Records shown —
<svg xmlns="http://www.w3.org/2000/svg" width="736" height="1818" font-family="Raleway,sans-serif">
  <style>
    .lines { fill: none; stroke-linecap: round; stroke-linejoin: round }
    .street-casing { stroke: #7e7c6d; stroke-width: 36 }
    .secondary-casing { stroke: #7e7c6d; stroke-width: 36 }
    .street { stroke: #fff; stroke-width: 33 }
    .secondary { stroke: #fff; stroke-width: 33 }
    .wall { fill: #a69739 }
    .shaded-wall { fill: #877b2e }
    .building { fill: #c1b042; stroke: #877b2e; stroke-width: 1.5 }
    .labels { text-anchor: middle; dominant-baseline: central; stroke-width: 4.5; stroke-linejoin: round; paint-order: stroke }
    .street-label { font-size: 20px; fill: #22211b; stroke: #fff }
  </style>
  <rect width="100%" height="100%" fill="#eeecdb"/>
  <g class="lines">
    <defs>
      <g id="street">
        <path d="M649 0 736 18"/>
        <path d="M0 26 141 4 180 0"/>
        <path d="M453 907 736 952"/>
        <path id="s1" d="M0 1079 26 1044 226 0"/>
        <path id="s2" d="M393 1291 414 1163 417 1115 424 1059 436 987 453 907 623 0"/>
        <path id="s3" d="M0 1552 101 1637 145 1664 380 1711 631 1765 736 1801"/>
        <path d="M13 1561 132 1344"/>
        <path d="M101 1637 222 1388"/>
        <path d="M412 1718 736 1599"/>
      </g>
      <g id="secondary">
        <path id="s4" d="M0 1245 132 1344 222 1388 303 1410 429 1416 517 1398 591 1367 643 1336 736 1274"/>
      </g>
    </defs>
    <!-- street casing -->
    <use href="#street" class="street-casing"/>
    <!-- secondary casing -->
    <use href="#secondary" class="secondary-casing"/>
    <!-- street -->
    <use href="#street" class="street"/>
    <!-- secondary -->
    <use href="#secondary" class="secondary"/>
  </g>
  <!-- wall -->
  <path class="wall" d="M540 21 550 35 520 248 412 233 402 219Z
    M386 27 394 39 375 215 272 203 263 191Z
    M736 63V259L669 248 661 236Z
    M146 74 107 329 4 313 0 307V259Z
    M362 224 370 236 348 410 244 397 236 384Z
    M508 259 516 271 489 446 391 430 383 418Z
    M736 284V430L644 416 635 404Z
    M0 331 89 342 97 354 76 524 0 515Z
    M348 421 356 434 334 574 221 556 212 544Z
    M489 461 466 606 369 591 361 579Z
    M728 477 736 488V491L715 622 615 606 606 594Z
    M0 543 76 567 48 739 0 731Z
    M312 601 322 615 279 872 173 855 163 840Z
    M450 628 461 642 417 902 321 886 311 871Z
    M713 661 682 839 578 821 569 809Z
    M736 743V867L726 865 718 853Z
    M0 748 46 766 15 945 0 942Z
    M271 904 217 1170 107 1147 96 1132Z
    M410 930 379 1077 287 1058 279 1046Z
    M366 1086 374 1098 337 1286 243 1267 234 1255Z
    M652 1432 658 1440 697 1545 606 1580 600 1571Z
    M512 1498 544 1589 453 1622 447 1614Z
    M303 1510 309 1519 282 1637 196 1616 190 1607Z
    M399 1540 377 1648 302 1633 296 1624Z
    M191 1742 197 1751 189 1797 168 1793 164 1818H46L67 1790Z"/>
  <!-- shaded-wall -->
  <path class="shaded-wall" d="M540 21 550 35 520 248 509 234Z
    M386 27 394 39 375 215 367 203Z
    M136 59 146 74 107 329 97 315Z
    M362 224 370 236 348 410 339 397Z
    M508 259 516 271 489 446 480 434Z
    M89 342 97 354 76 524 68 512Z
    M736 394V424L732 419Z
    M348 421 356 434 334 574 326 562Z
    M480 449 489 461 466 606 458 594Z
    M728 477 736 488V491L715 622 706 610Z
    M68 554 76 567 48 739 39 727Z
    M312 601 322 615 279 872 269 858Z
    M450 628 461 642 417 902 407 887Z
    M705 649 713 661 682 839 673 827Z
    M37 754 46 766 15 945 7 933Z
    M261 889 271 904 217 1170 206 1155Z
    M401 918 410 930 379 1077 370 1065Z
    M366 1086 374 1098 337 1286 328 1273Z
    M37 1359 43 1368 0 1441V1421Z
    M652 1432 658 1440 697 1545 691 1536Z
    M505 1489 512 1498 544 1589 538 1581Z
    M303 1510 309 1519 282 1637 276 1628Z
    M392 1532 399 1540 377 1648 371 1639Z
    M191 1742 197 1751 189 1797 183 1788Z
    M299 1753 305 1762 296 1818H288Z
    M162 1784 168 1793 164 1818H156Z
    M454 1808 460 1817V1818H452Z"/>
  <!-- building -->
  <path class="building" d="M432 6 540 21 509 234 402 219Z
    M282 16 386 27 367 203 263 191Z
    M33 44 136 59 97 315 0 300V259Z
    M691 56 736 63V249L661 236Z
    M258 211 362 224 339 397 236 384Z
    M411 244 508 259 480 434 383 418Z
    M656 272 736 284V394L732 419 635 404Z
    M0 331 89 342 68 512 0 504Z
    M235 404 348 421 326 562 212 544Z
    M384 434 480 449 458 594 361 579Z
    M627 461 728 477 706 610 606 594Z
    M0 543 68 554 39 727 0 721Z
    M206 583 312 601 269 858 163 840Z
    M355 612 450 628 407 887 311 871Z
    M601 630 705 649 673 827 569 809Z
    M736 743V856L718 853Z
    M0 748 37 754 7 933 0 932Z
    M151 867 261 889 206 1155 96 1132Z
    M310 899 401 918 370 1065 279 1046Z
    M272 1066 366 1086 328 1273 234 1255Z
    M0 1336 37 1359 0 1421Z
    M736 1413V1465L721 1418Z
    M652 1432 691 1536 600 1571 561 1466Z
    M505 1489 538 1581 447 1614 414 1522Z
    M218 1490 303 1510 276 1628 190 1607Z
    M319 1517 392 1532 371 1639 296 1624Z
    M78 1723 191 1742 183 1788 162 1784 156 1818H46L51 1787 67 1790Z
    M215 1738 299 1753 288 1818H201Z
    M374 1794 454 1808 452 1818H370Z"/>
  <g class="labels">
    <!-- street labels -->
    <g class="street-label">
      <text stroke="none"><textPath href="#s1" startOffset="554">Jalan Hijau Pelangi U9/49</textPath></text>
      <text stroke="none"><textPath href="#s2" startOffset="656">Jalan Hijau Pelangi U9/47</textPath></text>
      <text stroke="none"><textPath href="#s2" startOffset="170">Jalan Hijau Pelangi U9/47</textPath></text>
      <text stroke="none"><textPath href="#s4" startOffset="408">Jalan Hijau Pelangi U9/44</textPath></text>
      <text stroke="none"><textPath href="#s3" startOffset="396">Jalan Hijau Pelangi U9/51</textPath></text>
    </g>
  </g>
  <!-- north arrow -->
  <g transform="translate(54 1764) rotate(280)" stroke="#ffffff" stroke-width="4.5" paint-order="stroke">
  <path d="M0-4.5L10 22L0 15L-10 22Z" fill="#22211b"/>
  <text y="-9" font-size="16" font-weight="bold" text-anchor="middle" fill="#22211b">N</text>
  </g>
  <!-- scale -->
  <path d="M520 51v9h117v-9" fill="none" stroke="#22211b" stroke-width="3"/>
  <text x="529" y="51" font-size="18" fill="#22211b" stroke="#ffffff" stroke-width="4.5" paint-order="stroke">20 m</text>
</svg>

Assignment —
Copy out the records once more, with nothing altered.

Final answer —
<svg xmlns="http://www.w3.org/2000/svg" width="736" height="1818" font-family="Raleway,sans-serif">
  <style>
    .lines { fill: none; stroke-linecap: round; stroke-linejoin: round }
    .street-casing { stroke: #7e7c6d; stroke-width: 36 }
    .secondary-casing { stroke: #7e7c6d; stroke-width: 36 }
    .street { stroke: #fff; stroke-width: 33 }
    .secondary { stroke: #fff; stroke-width: 33 }
    .wall { fill: #a69739 }
    .shaded-wall { fill: #877b2e }
    .building { fill: #c1b042; stroke: #877b2e; stroke-width: 1.5 }
    .labels { text-anchor: middle; dominant-baseline: central; stroke-width: 4.5; stroke-linejoin: round; paint-order: stroke }
    .street-label { font-size: 20px; fill: #22211b; stroke: #fff }
  </style>
  <rect width="100%" height="100%" fill="#eeecdb"/>
  <g class="lines">
    <defs>
      <g id="street">
        <path d="M649 0 736 18"/>
        <path d="M0 26 141 4 180 0"/>
        <path d="M453 907 736 952"/>
        <path id="s1" d="M0 1079 26 1044 226 0"/>
        <path id="s2" d="M393 1291 414 1163 417 1115 424 1059 436 987 453 907 623 0"/>
        <path id="s3" d="M0 1552 101 1637 145 1664 380 1711 631 1765 736 1801"/>
        <path d="M13 1561 132 1344"/>
        <path d="M101 1637 222 1388"/>
        <path d="M412 1718 736 1599"/>
      </g>
      <g id="secondary">
        <path id="s4" d="M0 1245 132 1344 222 1388 303 1410 429 1416 517 1398 591 1367 643 1336 736 1274"/>
      </g>
    </defs>
    <!-- street casing -->
    <use href="#street" class="street-casing"/>
    <!-- secondary casing -->
    <use href="#secondary" class="secondary-casing"/>
    <!-- street -->
    <use href="#street" class="street"/>
    <!-- secondary -->
    <use href="#secondary" class="secondary"/>
  </g>
  <!-- wall -->
  <path class="wall" d="M540 21 550 35 520 248 412 233 402 219Z
    M386 27 394 39 375 215 272 203 263 191Z
    M736 63V259L669 248 661 236Z
    M146 74 107 329 4 313 0 307V259Z
    M362 224 370 236 348 410 244 397 236 384Z
    M508 259 516 271 489 446 391 430 383 418Z
    M736 284V430L644 416 635 404Z
    M0 331 89 342 97 354 76 524 0 515Z
    M348 421 356 434 334 574 221 556 212 544Z
    M489 461 466 606 369 591 361 579Z
    M728 477 736 488V491L715 622 615 606 606 594Z
    M0 543 76 567 48 739 0 731Z
    M312 601 322 615 279 872 173 855 163 840Z
    M450 628 461 642 417 902 321 886 311 871Z
    M713 661 682 839 578 821 569 809Z
    M736 743V867L726 865 718 853Z
    M0 748 46 766 15 945 0 942Z
    M271 904 217 1170 107 1147 96 1132Z
    M410 930 379 1077 287 1058 279 1046Z
    M366 1086 374 1098 337 1286 243 1267 234 1255Z
    M652 1432 658 1440 697 1545 606 1580 600 1571Z
    M512 1498 544 1589 453 1622 447 1614Z
    M303 1510 309 1519 282 1637 196 1616 190 1607Z
    M399 1540 377 1648 302 1633 296 1624Z
    M191 1742 197 1751 189 1797 168 1793 164 1818H46L67 1790Z"/>
  <!-- shaded-wall -->
  <path class="shaded-wall" d="M540 21 550 35 520 248 509 234Z
    M386 27 394 39 375 215 367 203Z
    M136 59 146 74 107 329 97 315Z
    M362 224 370 236 348 410 339 397Z
    M508 259 516 271 489 446 480 434Z
    M89 342 97 354 76 524 68 512Z
    M736 394V424L732 419Z
    M348 421 356 434 334 574 326 562Z
    M480 449 489 461 466 606 458 594Z
    M728 477 736 488V491L715 622 706 610Z
    M68 554 76 567 48 739 39 727Z
    M312 601 322 615 279 872 269 858Z
    M450 628 461 642 417 902 407 887Z
    M705 649 713 661 682 839 673 827Z
    M37 754 46 766 15 945 7 933Z
    M261 889 271 904 217 1170 206 1155Z
    M401 918 410 930 379 1077 370 1065Z
    M366 1086 374 1098 337 1286 328 1273Z
    M37 1359 43 1368 0 1441V1421Z
    M652 1432 658 1440 697 1545 691 1536Z
    M505 1489 512 1498 544 1589 538 1581Z
    M303 1510 309 1519 282 1637 276 1628Z
    M392 1532 399 1540 377 1648 371 1639Z
    M191 1742 197 1751 189 1797 183 1788Z
    M299 1753 305 1762 296 1818H288Z
    M162 1784 168 1793 164 1818H156Z
    M454 1808 460 1817V1818H452Z"/>
  <!-- building -->
  <path class="building" d="M432 6 540 21 509 234 402 219Z
    M282 16 386 27 367 203 263 191Z
    M33 44 136 59 97 315 0 300V259Z
    M691 56 736 63V249L661 236Z
    M258 211 362 224 339 397 236 384Z
    M411 244 508 259 480 434 383 418Z
    M656 272 736 284V394L732 419 635 404Z
    M0 331 89 342 68 512 0 504Z
    M235 404 348 421 326 562 212 544Z
    M384 434 480 449 458 594 361 579Z
    M627 461 728 477 706 610 606 594Z
    M0 543 68 554 39 727 0 721Z
    M206 583 312 601 269 858 163 840Z
    M355 612 450 628 407 887 311 871Z
    M601 630 705 649 673 827 569 809Z
    M736 743V856L718 853Z
    M0 748 37 754 7 933 0 932Z
    M151 867 261 889 206 1155 96 1132Z
    M310 899 401 918 370 1065 279 1046Z
    M272 1066 366 1086 328 1273 234 1255Z
    M0 1336 37 1359 0 1421Z
    M736 1413V1465L721 1418Z
    M652 1432 691 1536 600 1571 561 1466Z
    M505 1489 538 1581 447 1614 414 1522Z
    M218 1490 303 1510 276 1628 190 1607Z
    M319 1517 392 1532 371 1639 296 1624Z
    M78 1723 191 1742 183 1788 162 1784 156 1818H46L51 1787 67 1790Z
    M215 1738 299 1753 288 1818H201Z
    M374 1794 454 1808 452 1818H370Z"/>
  <g class="labels">
    <!-- street labels -->
    <g class="street-label">
      <text stroke="none"><textPath href="#s1" startOffset="554">Jalan Hijau Pelangi U9/49</textPath></text>
      <text stroke="none"><textPath href="#s2" startOffset="656">Jalan Hijau Pelangi U9/47</textPath></text>
      <text stroke="none"><textPath href="#s2" startOffset="170">Jalan Hijau Pelangi U9/47</textPath></text>
      <text stroke="none"><textPath href="#s4" startOffset="408">Jalan Hijau Pelangi U9/44</textPath></text>
      <text stroke="none"><textPath href="#s3" startOffset="396">Jalan Hijau Pelangi U9/51</textPath></text>
    </g>
  </g>
  <!-- north arrow -->
  <g transform="translate(54 1764) rotate(280)" stroke="#ffffff" stroke-width="4.5" paint-order="stroke">
  <path d="M0-4.5L10 22L0 15L-10 22Z" fill="#22211b"/>
  <text y="-9" font-size="16" font-weight="bold" text-anchor="middle" fill="#22211b">N</text>
  </g>
  <!-- scale -->
  <path d="M520 51v9h117v-9" fill="none" stroke="#22211b" stroke-width="3"/>
  <text x="529" y="51" font-size="18" fill="#22211b" stroke="#ffffff" stroke-width="4.5" paint-order="stroke">20 m</text>
</svg>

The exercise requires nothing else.